Researchers based in Australia have come up with a quicker way to determine if people have age-related macular degeneration (AMD), reported redOrbit on October 8.

According to the article, AMD, a vision-loss causing eye ailment that typically impacts people older than 50 years old, is more more prevalent among people who smoke cigarettes, who are Caucasian and who have a family history of the condition. And people who go in for AMD testing have historically had to stay in a darkened room for one-third of an hour before the testing procedure could commence.

However, researchers have now come up with a fast and reliable test for AMD diagnoses that can be performed under regular light conditions. According to the article, the researchers’ study demonstrates that AMD can be diagnosed just as simply and reliably under right lights as it can after people sit in a dark room for one-third of an hour. The article added that the study also demonstrates that the new technique is also less expensive.

Prof. Ted Maddess, from the Australian National University and the Vision Centre, said in the article that AMD is the root cause of close to 50% of all instances of legal blindness in the country. Prof. Maddess explained that it adversely impacts on in seven people who are older than 50, costing the country $2.6 billion annually. He added in the article that, in terms of the global picture, AMD adversely impacts up to 30 million people, costing a whopping $343 billion annually.

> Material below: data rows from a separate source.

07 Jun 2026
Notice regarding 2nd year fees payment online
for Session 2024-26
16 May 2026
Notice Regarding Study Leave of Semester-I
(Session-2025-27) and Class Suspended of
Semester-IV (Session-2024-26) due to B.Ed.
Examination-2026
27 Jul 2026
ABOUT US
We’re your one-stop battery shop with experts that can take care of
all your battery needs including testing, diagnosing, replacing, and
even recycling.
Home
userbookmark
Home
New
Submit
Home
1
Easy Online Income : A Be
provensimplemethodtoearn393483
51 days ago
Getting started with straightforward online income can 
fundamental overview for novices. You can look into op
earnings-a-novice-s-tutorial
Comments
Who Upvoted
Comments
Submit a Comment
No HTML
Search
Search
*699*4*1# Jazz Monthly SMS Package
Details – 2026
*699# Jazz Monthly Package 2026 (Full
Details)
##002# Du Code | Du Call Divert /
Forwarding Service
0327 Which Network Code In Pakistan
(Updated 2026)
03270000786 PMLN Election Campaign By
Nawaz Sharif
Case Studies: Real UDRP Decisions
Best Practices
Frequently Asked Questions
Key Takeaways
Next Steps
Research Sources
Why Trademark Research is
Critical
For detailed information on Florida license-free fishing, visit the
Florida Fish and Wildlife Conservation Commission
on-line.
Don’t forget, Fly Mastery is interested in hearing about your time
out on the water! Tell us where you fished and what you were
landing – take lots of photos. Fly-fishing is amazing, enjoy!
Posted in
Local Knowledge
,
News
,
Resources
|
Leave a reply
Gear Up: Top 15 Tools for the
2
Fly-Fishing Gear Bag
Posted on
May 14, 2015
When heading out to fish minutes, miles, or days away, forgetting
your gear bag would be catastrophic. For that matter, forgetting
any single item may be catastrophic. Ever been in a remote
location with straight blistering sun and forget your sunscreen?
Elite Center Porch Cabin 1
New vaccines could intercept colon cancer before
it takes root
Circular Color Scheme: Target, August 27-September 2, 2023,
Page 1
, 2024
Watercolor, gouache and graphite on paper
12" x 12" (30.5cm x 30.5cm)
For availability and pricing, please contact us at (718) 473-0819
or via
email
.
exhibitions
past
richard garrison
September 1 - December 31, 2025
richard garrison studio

According to the article,  Prof. Maddess said that, although current AMD tests are conducted in the light, researchers have suggested that it might be a better idea to allow patients to adapt their vision to the dark prior to undergoing AMD tests. The reasoning behind this is that patients’ rod receptors — which refer to vision cells that people utilize to see not only in low light, but also to see in black and white — die sooner in AMD than do the cone receptors used to see color over the course of the daylight hours. As a result of this, many researchers have said that AMD tests could be more reliable if they were based on the health of patients’ rod receptors, said Prof. Maddess in the article.

But Prof. Maddess said in the article that a recent study has revealed that the eye’s cones, although dying after rods die, begin to deteriorate when night vision cells start to deteriorate.

The article added that Maddess and the team of researchers he worked with wanted to determine whether or not the cones can get to be “just as sick as the rods” and, if they can, if there would be any difference if an AMD test was conducted “under bright lights.” To get the answer, the researchers assessed patients’ vision at light levels conducive to both cones and rods.

According to the article, Prof. Maddess created the TrueField Analyzer device to assess how peoples’ pupils react to LCD screen images. He created the device with assistance from Seeing Machines, a company located in Australia.